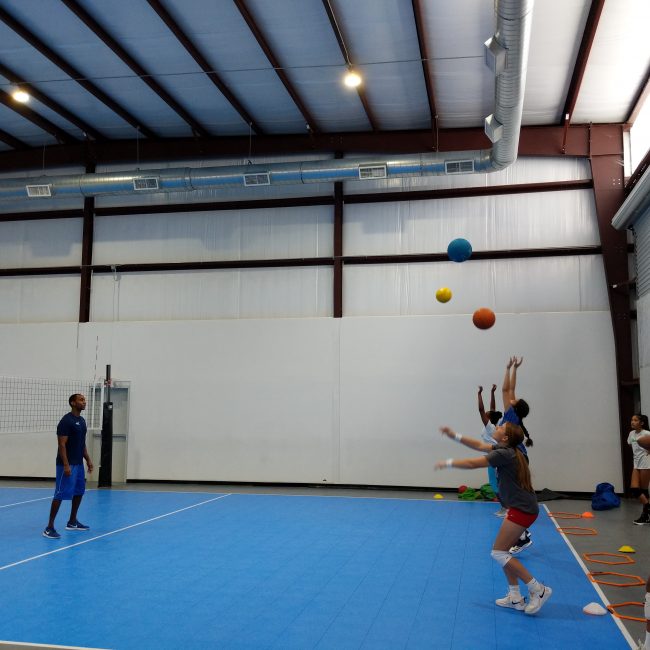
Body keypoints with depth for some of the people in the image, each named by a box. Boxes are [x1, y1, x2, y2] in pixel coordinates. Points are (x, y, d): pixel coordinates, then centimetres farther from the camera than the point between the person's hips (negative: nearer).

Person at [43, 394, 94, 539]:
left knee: (79, 492, 14)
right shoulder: (66, 421, -15)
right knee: (61, 494, -9)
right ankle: (49, 527, -5)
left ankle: (72, 522, 26)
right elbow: (62, 444, -18)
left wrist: (88, 460, 17)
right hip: (67, 464, -9)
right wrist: (66, 465, -23)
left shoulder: (82, 420, 12)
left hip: (79, 463, 9)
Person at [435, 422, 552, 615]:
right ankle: (515, 598, 18)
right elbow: (478, 445, 17)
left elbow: (472, 463, -18)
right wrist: (454, 435, 12)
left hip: (522, 510, -10)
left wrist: (448, 463, -7)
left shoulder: (505, 454, -18)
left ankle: (538, 590, -1)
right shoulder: (505, 450, 9)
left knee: (498, 553, -4)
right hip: (520, 507, 10)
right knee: (502, 552, 14)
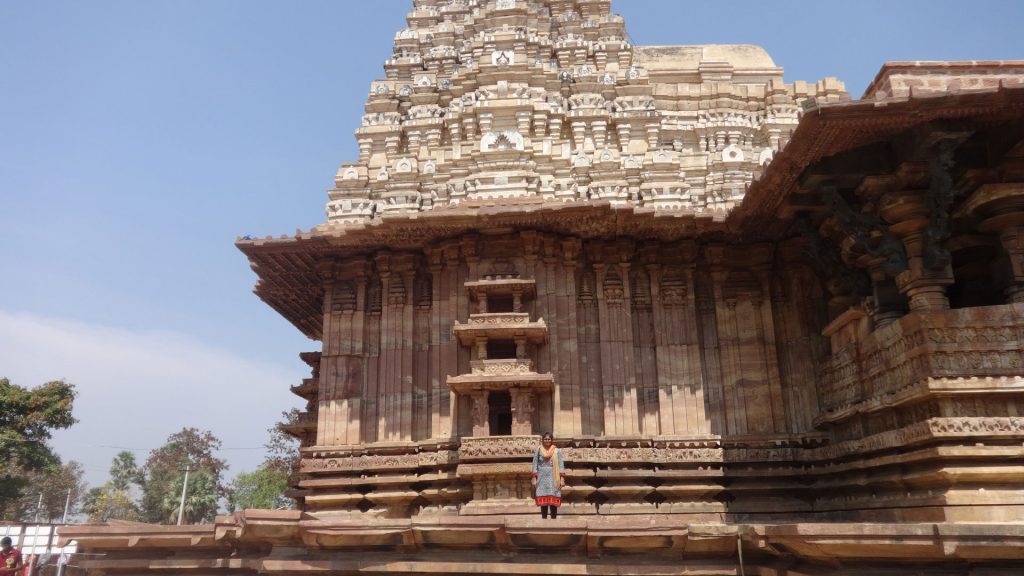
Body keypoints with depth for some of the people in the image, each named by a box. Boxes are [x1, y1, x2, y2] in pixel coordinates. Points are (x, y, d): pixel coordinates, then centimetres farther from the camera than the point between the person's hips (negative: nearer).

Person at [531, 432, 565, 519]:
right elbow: (535, 464, 6)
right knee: (543, 501, -2)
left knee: (553, 501, -4)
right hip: (542, 478, 0)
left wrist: (562, 478, -6)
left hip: (553, 478, 0)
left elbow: (561, 464, 3)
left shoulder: (557, 451, 6)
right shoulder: (538, 450, 7)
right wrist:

○ ○ ○ ○ ○ ○ ○

* **WORK TO BE COMPLETED**: Copy every row above line for line without changing a character, but leave out the pictures.

* **ANSWER TO THIS PROBLEM**:
Body keypoints with depth for some of the people in the image, each named by a box. Boxes are [x1, y1, x2, y2] in pixel coordinates. Points are (x, y, d): pixel coordinates, then centimetres farther from the camera than the point between the person's hips (negative: nearer).

Person at [43, 394, 94, 539]:
left knee: (79, 492, 14)
right shoulder: (66, 421, -15)
right knee: (61, 494, -9)
right ankle: (49, 527, -5)
left ankle: (72, 522, 26)
right elbow: (62, 444, -18)
left wrist: (88, 460, 17)
right hip: (67, 464, -9)
right wrist: (66, 465, -23)
left shoulder: (82, 420, 12)
left hip: (79, 463, 9)
Person at [435, 422, 552, 615]:
right ankle: (515, 598, 18)
right elbow: (478, 445, 17)
left elbow: (472, 463, -18)
right wrist: (454, 435, 12)
left hip: (522, 510, -10)
left wrist: (448, 463, -7)
left shoulder: (505, 454, -18)
left ankle: (538, 590, -1)
right shoulder: (505, 450, 9)
left knee: (498, 553, -4)
right hip: (520, 507, 10)
right knee: (502, 552, 14)
Body keypoints with depth for some of the people in the image, each named by a box. Boxes are [x1, y1, x2, y2] in pixel coordinates. Points are (x, y, d): pixel coordinates, then centimetres farther from the camera than the point between the person's hips (negative: nearer).

Person at [531, 432, 565, 519]:
right elbow: (535, 464, 6)
right knee: (543, 501, -2)
left knee: (553, 501, -4)
right hip: (542, 478, 0)
left wrist: (562, 478, -6)
left hip: (553, 478, 0)
left elbow: (561, 464, 3)
left shoulder: (557, 451, 6)
right shoulder: (538, 450, 7)
right wrist:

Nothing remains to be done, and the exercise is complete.